→ The records
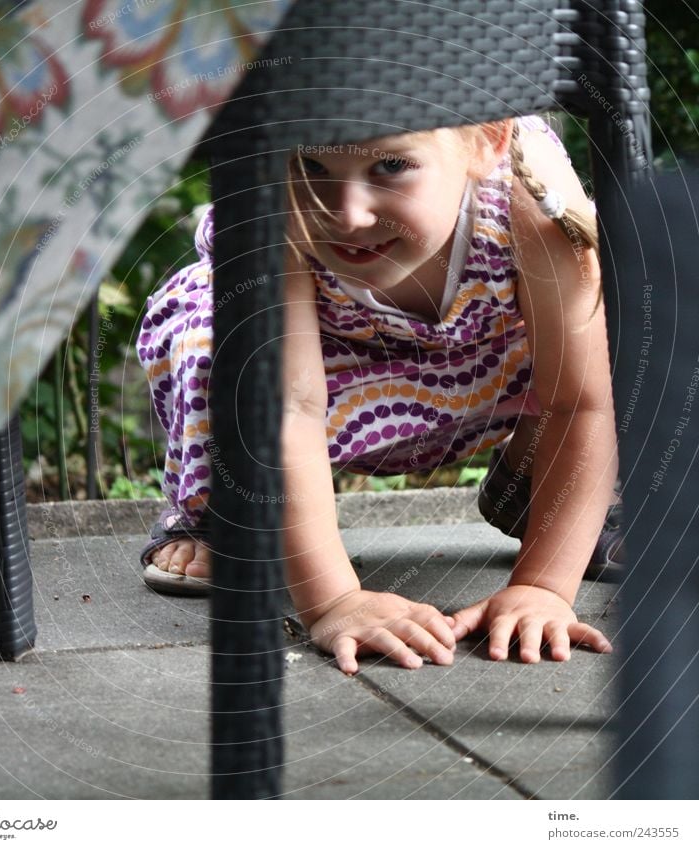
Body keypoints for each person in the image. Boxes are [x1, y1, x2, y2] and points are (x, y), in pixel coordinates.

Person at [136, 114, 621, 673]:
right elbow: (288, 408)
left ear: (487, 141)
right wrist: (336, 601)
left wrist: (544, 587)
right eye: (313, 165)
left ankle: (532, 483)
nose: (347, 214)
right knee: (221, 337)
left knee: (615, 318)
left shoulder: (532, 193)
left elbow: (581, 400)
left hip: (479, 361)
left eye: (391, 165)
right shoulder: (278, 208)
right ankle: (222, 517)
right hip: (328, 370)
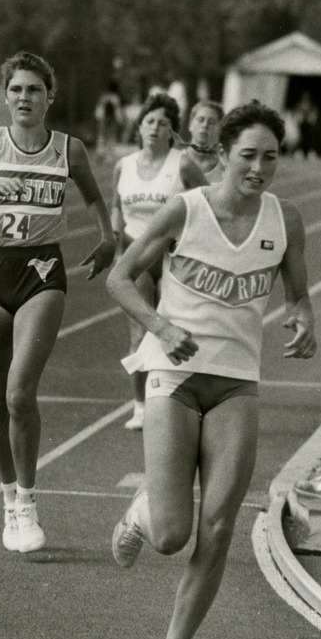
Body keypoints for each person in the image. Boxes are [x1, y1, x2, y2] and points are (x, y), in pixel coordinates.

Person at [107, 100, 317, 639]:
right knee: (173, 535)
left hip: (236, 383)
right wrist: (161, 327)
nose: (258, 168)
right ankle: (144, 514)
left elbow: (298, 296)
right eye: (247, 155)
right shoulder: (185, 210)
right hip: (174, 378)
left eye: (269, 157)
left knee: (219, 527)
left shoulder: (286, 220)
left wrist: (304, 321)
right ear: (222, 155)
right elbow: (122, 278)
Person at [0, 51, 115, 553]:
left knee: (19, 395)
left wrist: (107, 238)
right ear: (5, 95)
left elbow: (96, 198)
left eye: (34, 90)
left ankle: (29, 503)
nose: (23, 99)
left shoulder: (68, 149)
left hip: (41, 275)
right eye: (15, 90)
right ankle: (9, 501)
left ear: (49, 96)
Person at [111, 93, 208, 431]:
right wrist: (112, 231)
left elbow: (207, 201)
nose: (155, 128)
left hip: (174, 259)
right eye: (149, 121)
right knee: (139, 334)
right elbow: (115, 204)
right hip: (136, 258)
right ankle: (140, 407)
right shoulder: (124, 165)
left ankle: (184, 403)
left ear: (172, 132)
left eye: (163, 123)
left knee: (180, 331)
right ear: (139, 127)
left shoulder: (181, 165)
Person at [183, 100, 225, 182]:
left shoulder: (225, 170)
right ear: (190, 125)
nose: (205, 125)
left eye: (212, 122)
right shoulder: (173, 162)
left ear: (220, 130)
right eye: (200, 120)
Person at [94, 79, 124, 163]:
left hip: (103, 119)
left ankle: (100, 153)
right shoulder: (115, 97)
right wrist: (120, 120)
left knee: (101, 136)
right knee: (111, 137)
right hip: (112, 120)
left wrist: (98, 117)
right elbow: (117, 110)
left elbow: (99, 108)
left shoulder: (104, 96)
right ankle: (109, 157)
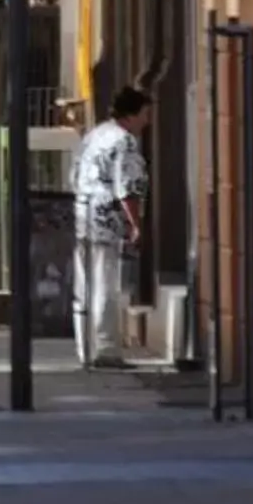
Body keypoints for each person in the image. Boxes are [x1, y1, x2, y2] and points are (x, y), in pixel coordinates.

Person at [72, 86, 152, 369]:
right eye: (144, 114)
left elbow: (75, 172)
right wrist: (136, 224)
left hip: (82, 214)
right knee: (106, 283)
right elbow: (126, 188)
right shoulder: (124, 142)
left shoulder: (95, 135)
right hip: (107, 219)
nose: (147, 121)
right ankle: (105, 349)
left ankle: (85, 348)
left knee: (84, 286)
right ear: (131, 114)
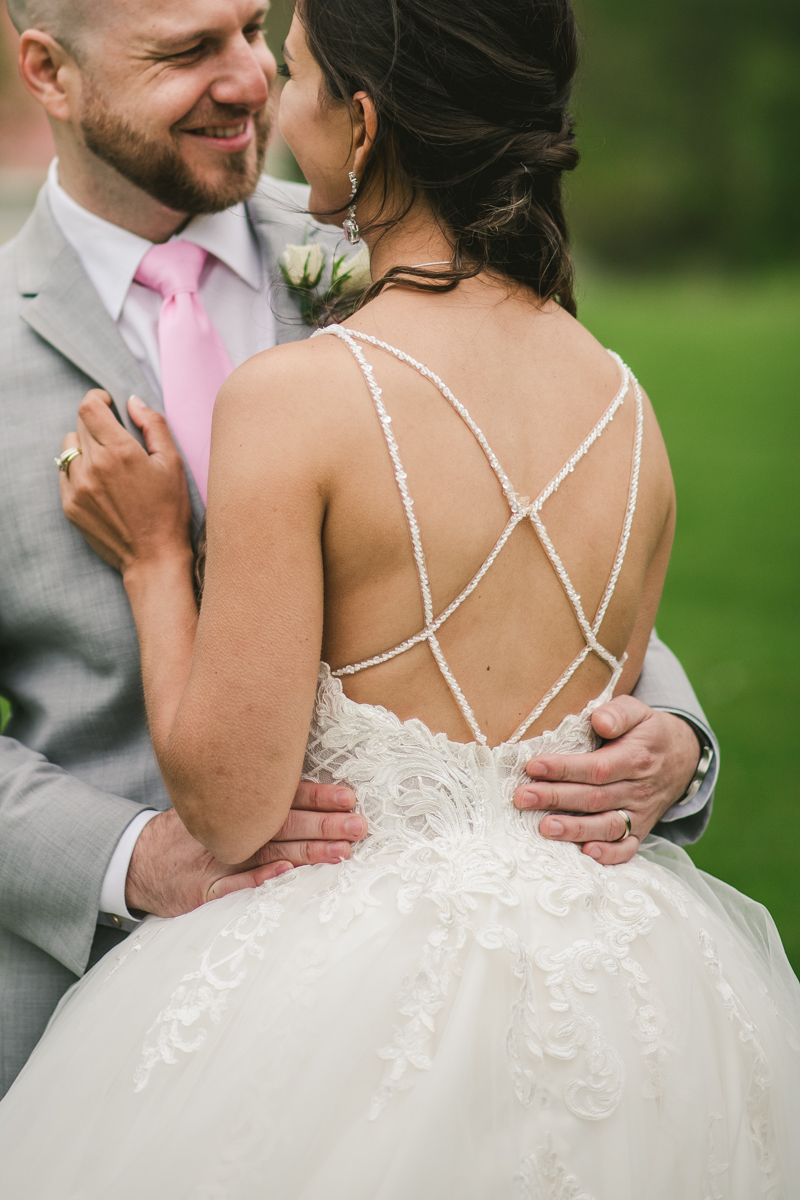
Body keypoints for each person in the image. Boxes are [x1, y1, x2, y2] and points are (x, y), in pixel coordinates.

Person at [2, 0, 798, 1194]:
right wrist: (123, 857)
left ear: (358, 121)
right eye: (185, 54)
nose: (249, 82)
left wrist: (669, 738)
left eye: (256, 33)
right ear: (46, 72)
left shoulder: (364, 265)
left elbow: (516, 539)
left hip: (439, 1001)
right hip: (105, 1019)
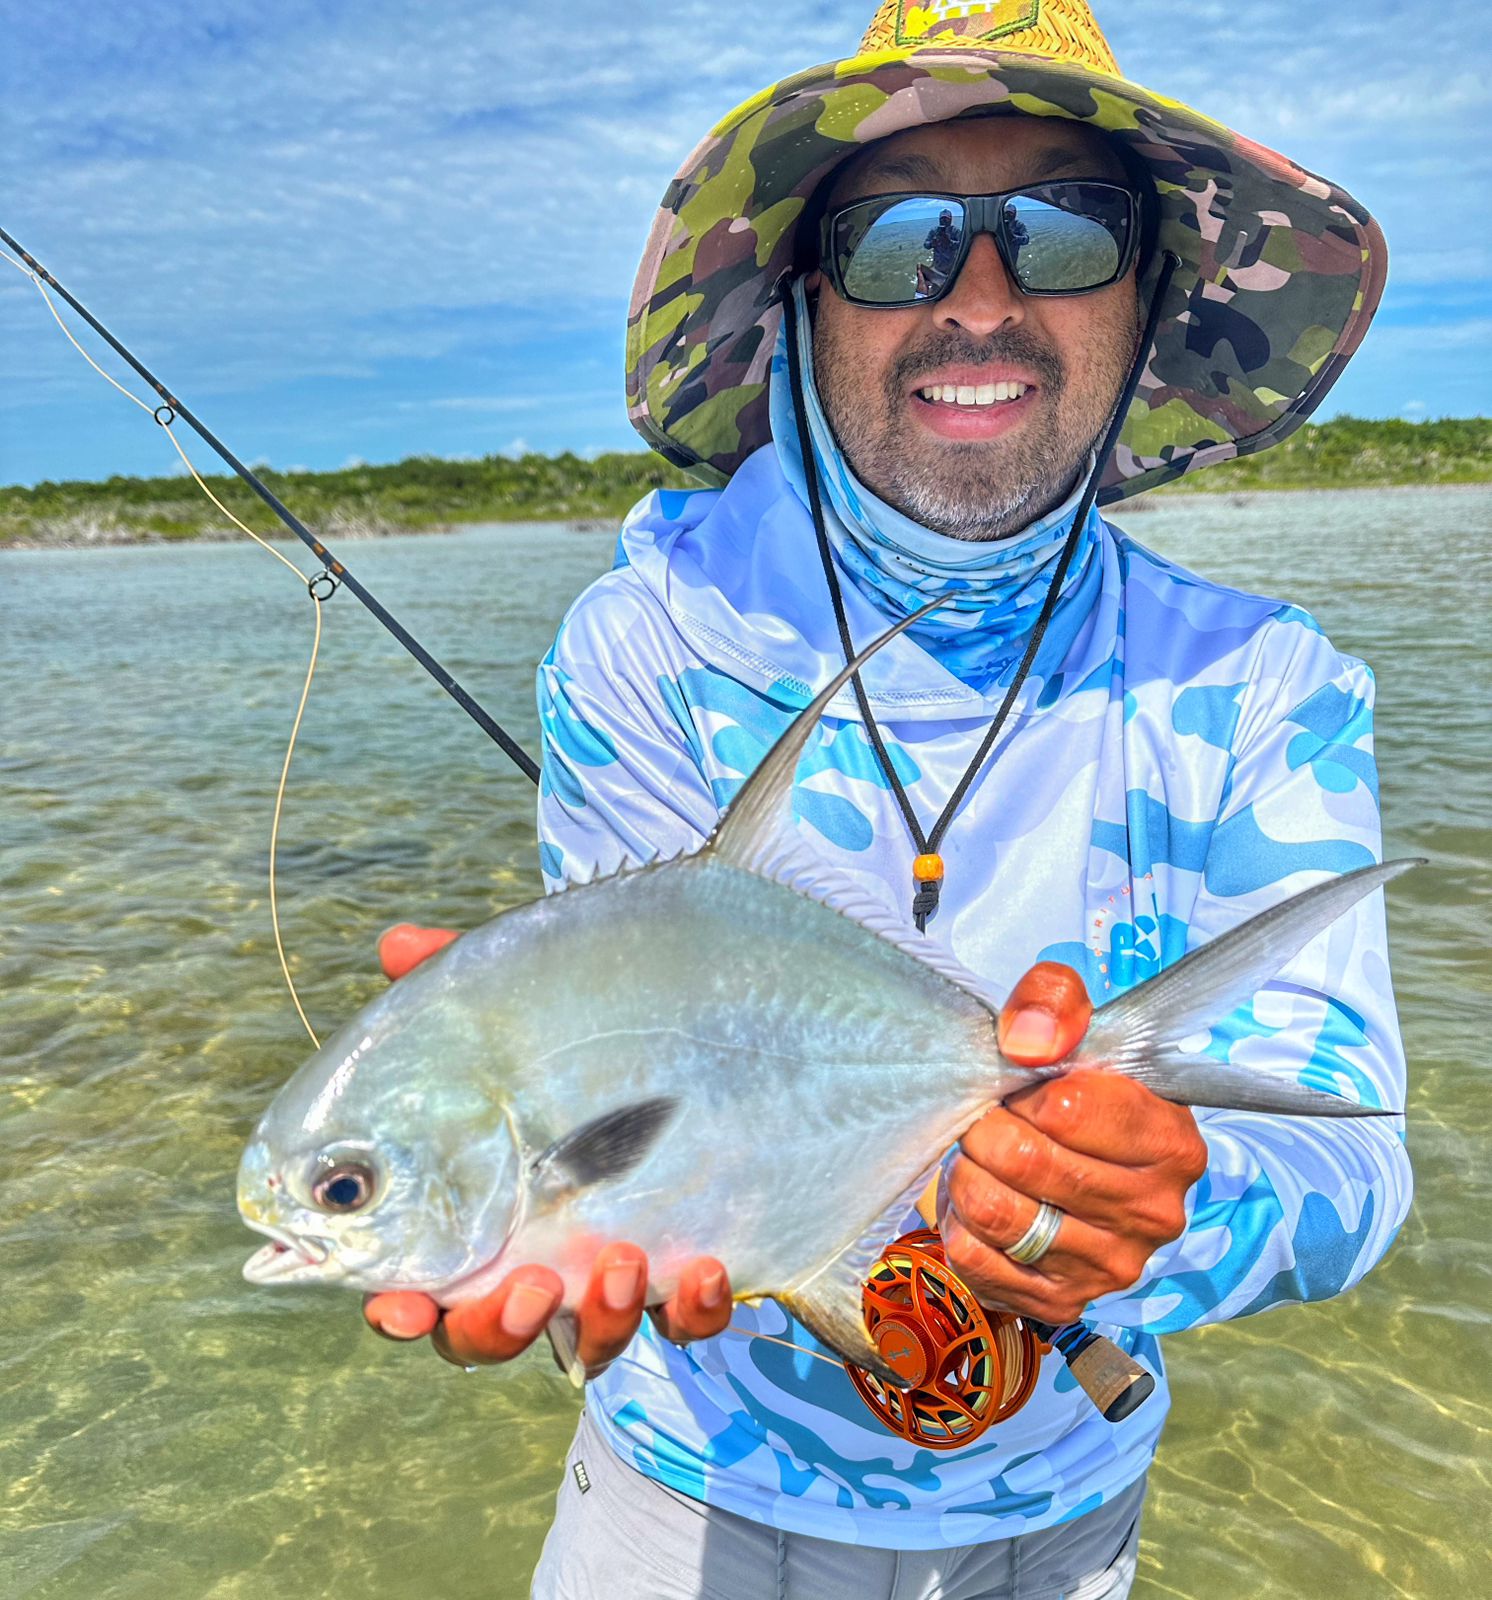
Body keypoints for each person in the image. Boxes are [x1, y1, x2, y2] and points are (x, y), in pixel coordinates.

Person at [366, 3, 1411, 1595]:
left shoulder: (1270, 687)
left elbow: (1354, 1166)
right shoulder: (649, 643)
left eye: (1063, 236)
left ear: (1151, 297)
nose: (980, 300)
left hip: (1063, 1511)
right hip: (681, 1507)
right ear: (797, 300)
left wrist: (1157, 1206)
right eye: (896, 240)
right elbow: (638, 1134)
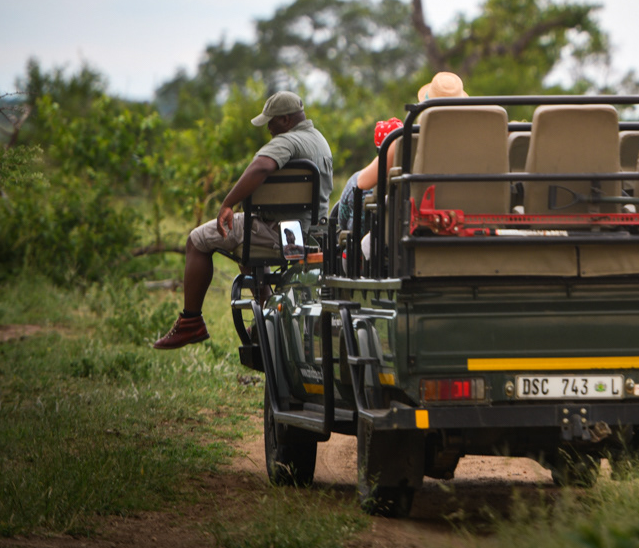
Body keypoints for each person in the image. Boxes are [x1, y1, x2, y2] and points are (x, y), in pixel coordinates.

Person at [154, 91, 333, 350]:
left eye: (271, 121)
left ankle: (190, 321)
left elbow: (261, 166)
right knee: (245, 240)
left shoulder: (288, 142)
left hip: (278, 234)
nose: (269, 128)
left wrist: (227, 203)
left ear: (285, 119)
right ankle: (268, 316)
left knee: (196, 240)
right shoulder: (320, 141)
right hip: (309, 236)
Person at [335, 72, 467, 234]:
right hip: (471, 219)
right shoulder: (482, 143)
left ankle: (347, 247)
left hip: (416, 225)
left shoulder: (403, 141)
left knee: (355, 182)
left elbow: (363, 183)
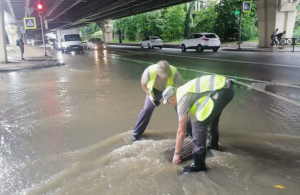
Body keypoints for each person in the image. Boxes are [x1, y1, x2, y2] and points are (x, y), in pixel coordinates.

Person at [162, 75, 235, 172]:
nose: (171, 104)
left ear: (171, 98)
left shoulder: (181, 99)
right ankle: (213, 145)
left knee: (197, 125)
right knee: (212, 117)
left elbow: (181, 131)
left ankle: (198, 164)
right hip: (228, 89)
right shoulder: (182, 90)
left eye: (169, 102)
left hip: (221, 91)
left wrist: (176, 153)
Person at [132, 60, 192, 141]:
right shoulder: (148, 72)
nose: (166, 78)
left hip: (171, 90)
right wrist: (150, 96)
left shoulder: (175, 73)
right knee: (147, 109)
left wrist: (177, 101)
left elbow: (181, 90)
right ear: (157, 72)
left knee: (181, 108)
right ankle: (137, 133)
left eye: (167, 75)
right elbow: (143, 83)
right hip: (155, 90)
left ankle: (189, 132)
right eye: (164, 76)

→ Problem description
With pictures excluded, reproduce exactly the lines above from the one containing "left shoulder: (104, 96)" down to the one containing "left wrist: (669, 738)", those two included.

→ Answer for the task
left shoulder: (104, 96)
right ankle: (109, 157)
Body keypoints for each person in the image. Boxes are [x1, y1, x2, y2] and points are (x, y), in pixel coordinates.

Person at [72, 86, 152, 369]:
right eye: (144, 114)
left elbow: (75, 172)
right wrist: (136, 224)
left hip: (82, 214)
right knee: (106, 283)
right elbow: (126, 188)
right shoulder: (124, 142)
left shoulder: (95, 135)
right hip: (107, 219)
nose: (147, 121)
right ankle: (105, 349)
left ankle: (85, 348)
left knee: (84, 286)
right ear: (131, 114)
Body keypoints for each person in the image. Boxes are [x1, y1, x2, y2] and points are (x, y), in pixel coordinates.

Person at [2, 0, 798, 1194]:
right wrist: (123, 857)
left ear: (358, 121)
right eye: (185, 54)
nose: (249, 82)
left wrist: (669, 738)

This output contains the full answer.